According to a story from Charcot-Marie-Tooth News, a recent cell-based study has revealed that Charcot-Marie-Tooth disease type 1C and type 4J share a common pathway malfunction. This is despite the fact that these two variants of the illness are triggered by distinct mutations. The revelation suggests that in the development of future therapies, a single treatment could have the capability of treating multiple disease subtypes.

About Charcot-Marie-Tooth Disease

Charcot-Marie-Tooth disease is a hereditary disorder of the peripheral nervous system. It is most characterized by a progressive loss of touch sensation and muscle tissue in several different parts of the body. The cause of this disease is usually linked to a genetic mutation, but the mutation involved varies depending on the variant of Charcot-Marie-Tooth disease. There are multiple types of Charcot-Marie-Tooth disease, with all types aside from type 2 having a demyelination effect. Type 2 causes damage to the neuronal axon instead. Symptoms include foot drop, muscle wasting (typically in the arms, legs, and hands), painful muscle spasms, loss of sensation in the limbs, scoliosis, trouble speaking, chewing, and swallowing, and tremors. Treatment typically includes therapy and surgery in order to maintain function. There is no cure. The disease can occur early in life or as late as the 30s and 40s. To learn more about Charcot-Marie-Tooth disease, click here.

About The Study

In this study, the scientists were able to demonstrate that cells which had different genetic mutations linked to the illness saw reductions in processes related to disease activity when they were exposed to a single small molecule. In the most widespread, demyelinating forms of Charcot-Marie-Tooth disease, a pathway called the endolysosomal pathway is sometimes affected.

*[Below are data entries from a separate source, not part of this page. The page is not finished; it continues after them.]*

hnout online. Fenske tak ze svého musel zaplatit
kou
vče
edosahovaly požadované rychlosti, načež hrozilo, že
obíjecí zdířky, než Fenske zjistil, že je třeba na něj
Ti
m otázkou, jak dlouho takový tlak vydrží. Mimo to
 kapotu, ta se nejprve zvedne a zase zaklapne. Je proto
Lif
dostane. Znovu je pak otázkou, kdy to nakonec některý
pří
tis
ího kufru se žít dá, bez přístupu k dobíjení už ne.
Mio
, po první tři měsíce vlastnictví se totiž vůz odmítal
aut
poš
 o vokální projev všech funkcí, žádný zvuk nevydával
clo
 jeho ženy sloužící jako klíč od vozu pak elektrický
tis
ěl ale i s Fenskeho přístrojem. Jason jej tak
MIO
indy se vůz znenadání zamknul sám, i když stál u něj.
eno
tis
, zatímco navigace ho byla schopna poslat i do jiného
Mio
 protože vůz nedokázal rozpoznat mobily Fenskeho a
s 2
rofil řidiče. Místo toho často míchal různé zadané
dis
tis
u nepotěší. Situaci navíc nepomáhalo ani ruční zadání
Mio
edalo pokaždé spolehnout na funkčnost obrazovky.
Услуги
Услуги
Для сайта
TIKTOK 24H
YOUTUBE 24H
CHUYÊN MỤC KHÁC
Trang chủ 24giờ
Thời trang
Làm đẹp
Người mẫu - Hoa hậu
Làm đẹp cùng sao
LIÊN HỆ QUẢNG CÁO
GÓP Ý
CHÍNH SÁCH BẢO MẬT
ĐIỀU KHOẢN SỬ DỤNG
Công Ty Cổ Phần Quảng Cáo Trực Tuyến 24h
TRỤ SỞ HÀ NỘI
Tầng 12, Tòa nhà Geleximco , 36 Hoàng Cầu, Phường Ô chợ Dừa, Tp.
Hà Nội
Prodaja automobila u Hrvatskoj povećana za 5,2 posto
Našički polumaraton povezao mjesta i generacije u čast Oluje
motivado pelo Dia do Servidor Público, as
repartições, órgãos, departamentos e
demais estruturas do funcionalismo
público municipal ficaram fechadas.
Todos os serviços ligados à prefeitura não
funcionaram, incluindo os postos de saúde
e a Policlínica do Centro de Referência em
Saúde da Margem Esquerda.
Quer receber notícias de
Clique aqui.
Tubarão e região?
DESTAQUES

Type 1C involves mutations impacting the LITAF gene which codes for a protein involved in this pathway. Meanwhile, the type 4J subtype as the result of mutations in the FIG4 gene, which encodes a certain enzyme that is vital for the function of the endolysosomal pathway. The scientists compared fibroblast cells from type 1C patients and fibroblasts with mutations in the LITAF and FIG4 genes with the goal of finding common effects.

The affected cells displayed abnormalities in several organelles, including the lysosomes, endosomes, and vacuoles. In many cases, enlargement was observed. The cells were then treated with a small molecule called ML-SA1. In comparison to a control group of cells, treatment with this molecule was able to bring down the enlargement of organelles in the fibroblast cells with the mutations. This was also confirmed in the fibroblasts from type 1C patients. 

“Although our experiments were on human fibroblasts, they have implications for our understanding of the molecular pathogenesis and approaches to therapy in two subtypes of demyelinating Charcot–Marie–Tooth disease,” the scientists said.